C’est un documentaire drôle, touchant, stimulant, tourné aux antipodes, quelque part à 600 km au Sud de Buenos Aires, dans une région de l’Argentine où les indiens mapuches sont encore nombreux et cultivent leur langue et leur culture. Plus précisément à Bahia Blanca, une ville pas forcément présente sur les circuits touristiques de l’Amérique australe. Un film qui parle de gens qui font un métier dont généralement personne ne veut entendre parler bien que chacun en profite, un métier qui est particulièrement important dans un pays qui frise les records états-uniens de consommation de viande : Tato – qui sera notre fil conducteur –, sa jeune épouse, ses parents et ses voisins vivent de l’abattoir local. Pas n’importe quel abattoir puisque celui-ci est « sin patrones », sans patrons : suite à la grande crise économique et après un long conflit, l’abattoir, voué à la faillite, a été récupéré par une partie de ses ouvriers qui l’ont repris en autogestion.
De ce conflit antérieur nous ne saurons rien car ce qui est fort et jubilatoire dans Sangre de mi sangre, c’est qu’il s’immerge dans une famille, et au-delà dans une communauté de vie et de travail où tout semble aller bon an mal pour le mieux ! C’est presque déstabilisant mais tellement revigorant ! Le jeune Tato et ses proches vivent simplement, dans l’harmonie, écoutent la radio, rigolent avec les enfants, font la fête parfois arrosée et évidemment vont aux aurores en vélo vers le travail qu’ils ont sauvé et dont ils édictent eux-mêmes les règles collectives. Bien sûr l’abattoir est une affaire de vie ou de mort, mais la caméra ne s’arrêtera pas, mi-horrifiée mi-fascinée, sur ce circuit économique qui se construit sur des vies animales qui s’arrêtent. Les ouvriers de Sangre de mi sangre, à l’image des Indiens des plaines qui demandaient pardon aux animaux qu’ils allaient tuer lors de la chasse, se contentent de travailler le strict nécessaire, bien loin de la recherche effrénée du profit par l’agro-industrie, juste pour assurer la pérennité de leur gagne-pain. Ce qu’on voit essentiellement de la vie dans l’abattoir, ce sont les pauses et les réunions entre ouvriers où l’on discute – âprement parfois – répartition juste des bénéfices, investissements… car l’autogestion n’est pas de tout repos. Mais malgré les haut et les bas, ce qui irradie le film, c’est le bonheur simple des protagonistes qui savent qu’ils travaillent pour eux en toute justice et légitimité, sans qu’ils soient opprimés par qui que ce soit et sans qu’eux-mêmes n’oppriment quiconque.

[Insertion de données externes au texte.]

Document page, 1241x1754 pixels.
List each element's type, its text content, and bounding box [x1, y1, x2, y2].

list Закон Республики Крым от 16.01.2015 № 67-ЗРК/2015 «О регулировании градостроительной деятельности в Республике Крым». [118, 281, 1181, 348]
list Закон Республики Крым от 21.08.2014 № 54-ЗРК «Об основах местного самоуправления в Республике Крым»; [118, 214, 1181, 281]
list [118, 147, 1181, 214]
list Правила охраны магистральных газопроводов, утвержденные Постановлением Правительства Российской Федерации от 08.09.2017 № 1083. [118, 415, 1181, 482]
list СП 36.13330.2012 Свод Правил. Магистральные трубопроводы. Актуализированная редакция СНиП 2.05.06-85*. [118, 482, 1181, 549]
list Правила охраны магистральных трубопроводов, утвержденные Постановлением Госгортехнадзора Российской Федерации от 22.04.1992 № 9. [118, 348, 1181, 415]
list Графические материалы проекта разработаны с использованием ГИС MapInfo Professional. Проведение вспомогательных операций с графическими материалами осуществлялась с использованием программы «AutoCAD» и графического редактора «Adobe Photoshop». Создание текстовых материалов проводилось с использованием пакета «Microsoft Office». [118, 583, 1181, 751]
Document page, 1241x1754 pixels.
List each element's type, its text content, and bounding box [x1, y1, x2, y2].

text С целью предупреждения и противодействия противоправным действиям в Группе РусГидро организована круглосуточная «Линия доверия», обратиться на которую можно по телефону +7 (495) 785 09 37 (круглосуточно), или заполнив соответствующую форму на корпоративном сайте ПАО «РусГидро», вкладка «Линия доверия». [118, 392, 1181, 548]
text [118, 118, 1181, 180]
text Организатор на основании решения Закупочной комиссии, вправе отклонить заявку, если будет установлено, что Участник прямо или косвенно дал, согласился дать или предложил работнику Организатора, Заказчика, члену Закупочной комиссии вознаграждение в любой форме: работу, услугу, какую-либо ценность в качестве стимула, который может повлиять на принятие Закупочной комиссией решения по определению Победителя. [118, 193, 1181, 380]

Et ce film rappelle que le travail peut être dans ces conditions source d’épanouissement et de prise de conscience politique.
Et quand, vers la fin du film, on demande à un jeune enfant ce qu’il veut faire plus tard, et qu’il déclare avec un sourire lumineux qu’il veut travailler à l’abattoir, on comprend l’importance de la transmission de ces pratiques de vie rares que les Indiens mapuches ont su trouver. Jérémie Reichenbach, seul avec sa petite caméra, a réussi en quatre ans à se faire littéralement adopter par ces familles argentines. Il peut ainsi, en toute authenticité, faire passer ces valeurs.